In Campania nell’area industriale tra Caserta e Napoli prevalgono due tipologie produttive, abbigliamento e calzaturiero. Le aziende sono di diverse dimensioni, incorporano tutte le fasi della produzione o solo alcune di esse. La produzione agro-alimentare campana si estende in un’area compresa tra il cono vulcanico del Vesuvio e le montagne di Sarno a Nord e i Monti Lattari a Sud. Il ventaglio dei prodotti è ampio e va dalla trasformazione del pomodoro alle conserve, dalla pasta di Gragnano al vino e all’olio. Questi territori sono molto esposti all’azione della criminalità  organizzata e hanno l’handicap dei costi dello smaltimento dei rifiuti e delle risorse idriche. Sempre nel campo del food gli uomini del ministero segnalano anche la produzione vinicola dell’area Atripalda-Taurasi tra l’Avellinese e il Beneventano.

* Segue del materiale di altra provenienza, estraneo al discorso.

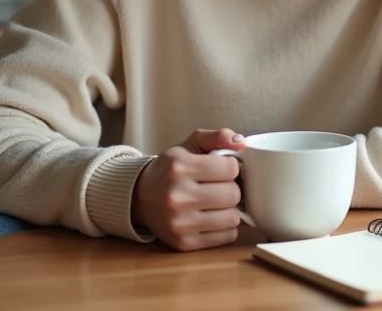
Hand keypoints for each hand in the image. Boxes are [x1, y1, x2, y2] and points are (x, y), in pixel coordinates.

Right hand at [131, 128, 245, 251]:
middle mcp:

In Campania sono localizzate anche alcune realtà  di eccellenza della produzione di materiale ferroviario e nell’area di Nola, oltre all’interporto, si concentra l’investimento di Ntv. Degno di menzione è poi il distretto conciario di Solofra, a metà  strada tra Salerno e Avellino. Sono oltre 500 le aziende spesso molto piccole che lavorano la pelle e il resto completano la filiera nel confezionamento, nei prodotti chimici e nei servizi. 

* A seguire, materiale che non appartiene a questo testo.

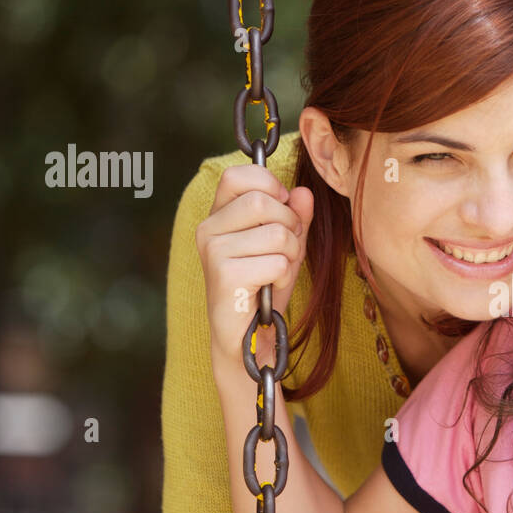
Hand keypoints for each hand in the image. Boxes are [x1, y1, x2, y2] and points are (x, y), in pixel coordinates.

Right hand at [196, 163, 314, 368]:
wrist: (248, 337)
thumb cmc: (264, 288)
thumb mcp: (284, 246)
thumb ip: (294, 217)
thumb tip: (303, 193)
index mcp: (218, 215)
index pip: (238, 175)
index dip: (268, 184)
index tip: (282, 205)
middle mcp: (209, 229)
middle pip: (262, 201)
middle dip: (289, 224)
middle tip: (287, 248)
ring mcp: (213, 251)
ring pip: (276, 233)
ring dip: (290, 254)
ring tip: (277, 272)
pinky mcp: (224, 275)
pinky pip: (276, 262)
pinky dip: (284, 276)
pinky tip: (270, 288)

In Puglia le aree più vitali sono giudicate quelle della meccatronica (Bari), agro-alimentare (Foggia), nanotecnologie e Ict (Brindisi e Lecce). Si è anche radicata la presenza di aziende del settore aeronautico e nel Salento le piccole e piccolissime imprese che lavorano le calzature spesso coincidono con nuclei familiari. Il tessile, invece, entrato in difficoltà  per la crisi delle imprese più grandi attorno alla fine degli anni 90 è ancora da considerarsi in fase di (difficile) ristrutturazione.
In attesa di avere riscontri dalla Calabria l’ultima regione monitorata dalla task force di Barca è l’Abruzzo. Nella zona di Chieti si sono concentrate piccole imprese specializzate nella lavorazione delle pelli e nell’abbigliamento e fenomeni vitali sono anche segnalati a Sulmona e Avezzano, caratterizzati da una buona performance di bilancio e da una valida integrazione con il territorio ma anche dalla mancanza di strategie per l’export. Ed è questo forse il vero giro di boa che attende i mini-distretti meridionali: o sapranno in tempi veloci mettersi in condizione di esportare oppure il loro tasso di vitalità  rischia di restare inespresso.